[WHAT YOU WILL DO]:
Leave the pictures aside and copy all the data exactly.

[EXERCISE INPUT]:
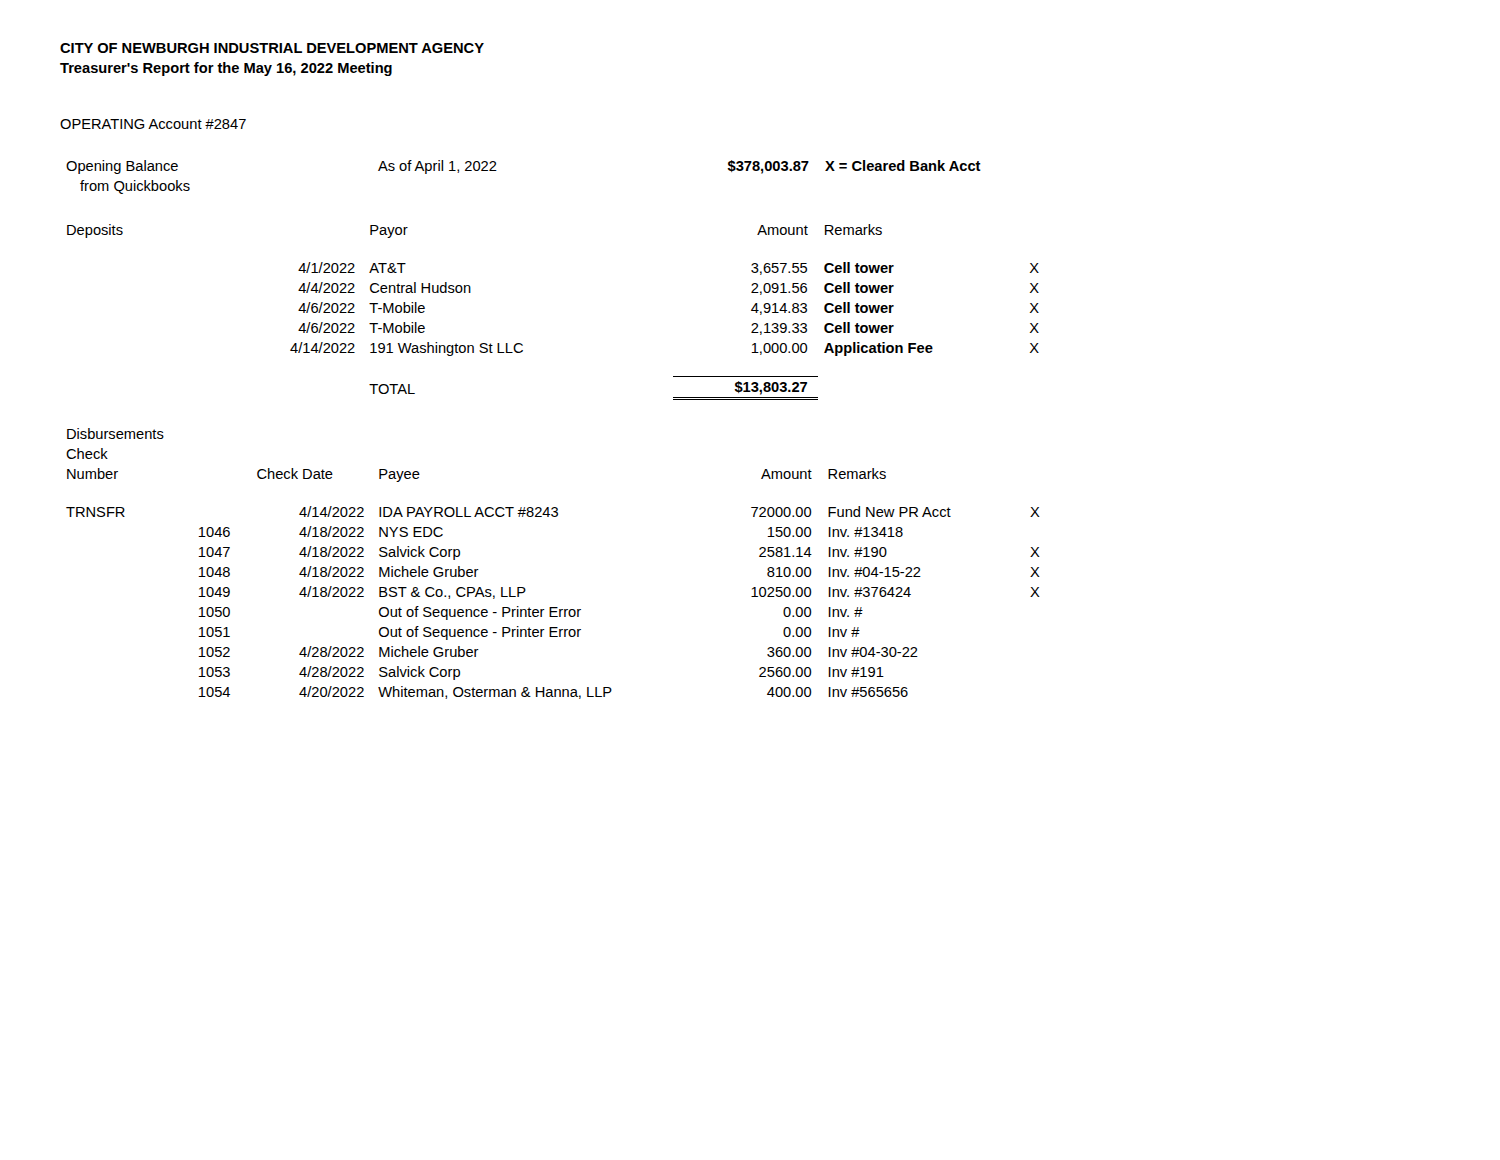CITY OF NEWBURGH INDUSTRIAL DEVELOPMENT AGENCY
Treasurer's Report for the May 16, 2022 Meeting
OPERATING Account #2847
| Opening Balance | | As of April 1, 2022 | $378,003.87 | X = Cleared Bank Acct | |
| from Quickbooks | | | | | |
| Deposits | | Payor | Amount | Remarks | |
| | 4/1/2022 | AT&T | 3,657.55 | Cell tower | X |
| | 4/4/2022 | Central Hudson | 2,091.56 | Cell tower | X |
| | 4/6/2022 | T-Mobile | 4,914.83 | Cell tower | X |
| | 4/6/2022 | T-Mobile | 2,139.33 | Cell tower | X |
| | 4/14/2022 | 191 Washington St LLC | 1,000.00 | Application Fee | X |
| | | TOTAL | $13,803.27 | | |
| Disbursements | | | | | |
| Check | | | | | |
| Number | Check Date | Payee | Amount | Remarks | |
| TRNSFR | 4/14/2022 | IDA PAYROLL ACCT #8243 | 72000.00 | Fund New PR Acct | X |
| 1046 | 4/18/2022 | NYS EDC | 150.00 | Inv. #13418 | |
| 1047 | 4/18/2022 | Salvick Corp | 2581.14 | Inv. #190 | X |
| 1048 | 4/18/2022 | Michele Gruber | 810.00 | Inv. #04-15-22 | X |
| 1049 | 4/18/2022 | BST & Co., CPAs, LLP | 10250.00 | Inv. #376424 | X |
| 1050 | | Out of Sequence - Printer Error | 0.00 | Inv. # | |
| 1051 | | Out of Sequence - Printer Error | 0.00 | Inv # | |
| 1052 | 4/28/2022 | Michele Gruber | 360.00 | Inv #04-30-22 | |
| 1053 | 4/28/2022 | Salvick Corp | 2560.00 | Inv #191 | |
| 1054 | 4/20/2022 | Whiteman, Osterman & Hanna, LLP | 400.00 | Inv #565656 | |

[RESPONSE FOR THIS EXERCISE]:
CITY OF NEWBURGH INDUSTRIAL DEVELOPMENT AGENCY
Treasurer's Report for the May 16, 2022 Meeting
OPERATING Account #2847
| Opening Balance | | As of April 1, 2022 | $378,003.87 | X = Cleared Bank Acct | |
| from Quickbooks | | | | | |
| Deposits | | Payor | Amount | Remarks | |
| | 4/1/2022 | AT&T | 3,657.55 | Cell tower | X |
| | 4/4/2022 | Central Hudson | 2,091.56 | Cell tower | X |
| | 4/6/2022 | T-Mobile | 4,914.83 | Cell tower | X |
| | 4/6/2022 | T-Mobile | 2,139.33 | Cell tower | X |
| | 4/14/2022 | 191 Washington St LLC | 1,000.00 | Application Fee | X |
| | | TOTAL | $13,803.27 | | |
| Disbursements | | | | | |
| Check | | | | | |
| Number | Check Date | Payee | Amount | Remarks | |
| TRNSFR | 4/14/2022 | IDA PAYROLL ACCT #8243 | 72000.00 | Fund New PR Acct | X |
| 1046 | 4/18/2022 | NYS EDC | 150.00 | Inv. #13418 | |
| 1047 | 4/18/2022 | Salvick Corp | 2581.14 | Inv. #190 | X |
| 1048 | 4/18/2022 | Michele Gruber | 810.00 | Inv. #04-15-22 | X |
| 1049 | 4/18/2022 | BST & Co., CPAs, LLP | 10250.00 | Inv. #376424 | X |
| 1050 | | Out of Sequence - Printer Error | 0.00 | Inv. # | |
| 1051 | | Out of Sequence - Printer Error | 0.00 | Inv # | |
| 1052 | 4/28/2022 | Michele Gruber | 360.00 | Inv #04-30-22 | |
| 1053 | 4/28/2022 | Salvick Corp | 2560.00 | Inv #191 | |
| 1054 | 4/20/2022 | Whiteman, Osterman & Hanna, LLP | 400.00 | Inv #565656 | |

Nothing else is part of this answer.